WHAT YOU ARE ASKED TO DO: Everything in the listing below should be written out again exactly, except the pictures.

--- MATERIAL FOR THIS EXERCISE Enclosed Below ---

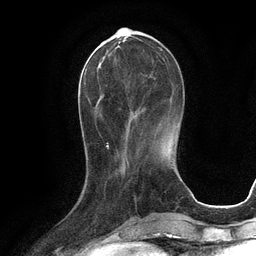
Breast MRI (dynamic contrast-enhanced), one axial slice; slice 36 of 134 in the series (ordered by position); cropped to one breast; dynamic contrast-enhanced series, time point 2 of 6 at this slice position (early post-contrast); 3 T; TE 2.8 ms, TR 6.6 ms; 1.2 mm slice thickness; 256 × 256 image matrix, field of view 190 × 190 mm. Female patient.
Structures marked on this image (semi-automatically segmented with operator editing):
- enhancing-tissue mask used for the functional tumour volume (all voxels passing the contrast-enhancement thresholds inside the analysis volume; usually the tumour): bounding box <94,42,163,132> (left, top, right, bottom; pixels)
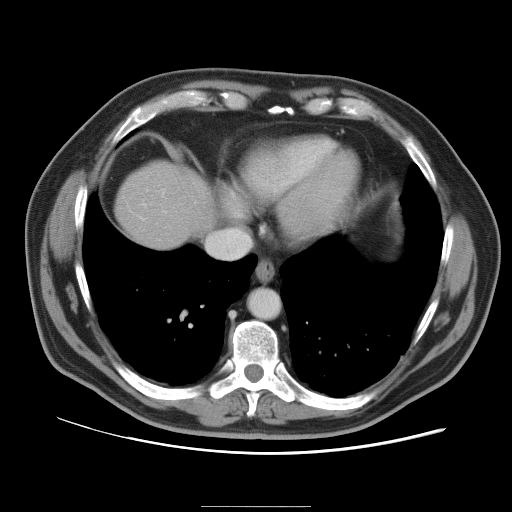
Contrast-enhanced abdominal CT, one axial slice; position 92 of 105 along the scan axis; 120 kVp; intravenous contrast given; soft-tissue window (W 400 / L 40 HU); 5 mm slice thickness; 512 × 512 image matrix. Case-level facts recorded for this patient, not image findings: patient: male, age 55 years at operation; diagnosis: colorectal cancer liver metastases, imaged before liver resection; multiple liver metastases: yes; largest metastasis: 3 cm; disease in both lobes: yes.
Structures marked on this image (outlined manually by an expert reader):
- liver: bounding box (x1, y1, x2, y2) in pixels: (116, 161, 210, 248)
- planned liver remnant (the part of the liver to remain after resection): (116, 163, 208, 248)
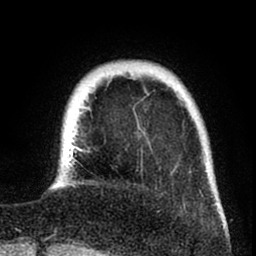
Breast MRI (dynamic contrast-enhanced), one axial slice. Cropped to one breast. Dynamic contrast-enhanced series, time point 2 of 8 at this slice position (early post-contrast). 1.5 T. TE 2.6 ms, TR 6 ms. 2 mm slice thickness. 256 × 256 image matrix. Female patient.
Annotated regions visible in this slice (semi-automatically segmented with operator editing):
- enhancing-tissue mask used for the functional tumour volume (all voxels passing the contrast-enhancement thresholds inside the analysis volume; usually the tumour): bounding box [x1, y1, x2, y2] px = [66, 92, 226, 229]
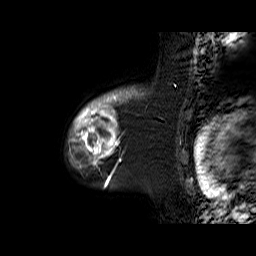
Breast MRI (dynamic contrast-enhanced), one sagittal slice. Slice 52 of 60 in the series (ordered by position). Dynamic contrast-enhanced series, time point 2 of 6 at this slice position (early post-contrast). 1.5 T. TE 6.3 ms, TR 32.9 ms. 4 mm slice thickness. 256 × 256 image matrix, field of view 200 × 200 mm. Female patient. Case-level facts recorded for this patient, not image findings: setting: breast cancer imaged before/during neoadjuvant chemotherapy; receptor status: triple-negative.
Annotated regions visible in this slice (semi-automatic segmentation, software-assisted and operator-edited):
- analysis volume of interest (the breast-tissue region the enhancement analysis was run in; not a lesion): bounding box <68,91,141,170> (left, top, right, bottom; pixels)
- tumour enhancement mask (voxels above the 100 % enhancement threshold inside the analysis volume of interest): <69,91,126,170>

--- End of Enclosed MATERIAL FOR THIS EXERCISE ---

RESPONSE:
Breast MRI (dynamic contrast-enhanced), one axial slice; slice 36 of 134 in the series (ordered by position); cropped to one breast; dynamic contrast-enhanced series, time point 2 of 6 at this slice position (early post-contrast); 3 T; TE 2.8 ms, TR 6.6 ms; 1.2 mm slice thickness; 256 × 256 image matrix, field of view 190 × 190 mm. Female patient.
Structures marked on this image (semi-automatically segmented with operator editing):
- enhancing-tissue mask used for the functional tumour volume (all voxels passing the contrast-enhancement thresholds inside the analysis volume; usually the tumour): bounding box <94,42,163,132> (left, top, right, bottom; pixels)
Contrast-enhanced abdominal CT, one axial slice; position 92 of 105 along the scan axis; 120 kVp; intravenous contrast given; soft-tissue window (W 400 / L 40 HU); 5 mm slice thickness; 512 × 512 image matrix. Case-level facts recorded for this patient, not image findings: patient: male, age 55 years at operation; diagnosis: colorectal cancer liver metastases, imaged before liver resection; multiple liver metastases: yes; largest metastasis: 3 cm; disease in both lobes: yes.
Structures marked on this image (outlined manually by an expert reader):
- liver: bounding box (x1, y1, x2, y2) in pixels: (116, 161, 210, 248)
- planned liver remnant (the part of the liver to remain after resection): (116, 163, 208, 248)
Breast MRI (dynamic contrast-enhanced), one axial slice. Cropped to one breast. Dynamic contrast-enhanced series, time point 2 of 8 at this slice position (early post-contrast). 1.5 T. TE 2.6 ms, TR 6 ms. 2 mm slice thickness. 256 × 256 image matrix. Female patient.
Annotated regions visible in this slice (semi-automatically segmented with operator editing):
- enhancing-tissue mask used for the functional tumour volume (all voxels passing the contrast-enhancement thresholds inside the analysis volume; usually the tumour): bounding box [x1, y1, x2, y2] px = [66, 92, 226, 229]
Breast MRI (dynamic contrast-enhanced), one sagittal slice. Slice 52 of 60 in the series (ordered by position). Dynamic contrast-enhanced series, time point 2 of 6 at this slice position (early post-contrast). 1.5 T. TE 6.3 ms, TR 32.9 ms. 4 mm slice thickness. 256 × 256 image matrix, field of view 200 × 200 mm. Female patient. Case-level facts recorded for this patient, not image findings: setting: breast cancer imaged before/during neoadjuvant chemotherapy; receptor status: triple-negative.
Annotated regions visible in this slice (semi-automatic segmentation, software-assisted and operator-edited):
- analysis volume of interest (the breast-tissue region the enhancement analysis was run in; not a lesion): bounding box <68,91,141,170> (left, top, right, bottom; pixels)
- tumour enhancement mask (voxels above the 100 % enhancement threshold inside the analysis volume of interest): <69,91,126,170>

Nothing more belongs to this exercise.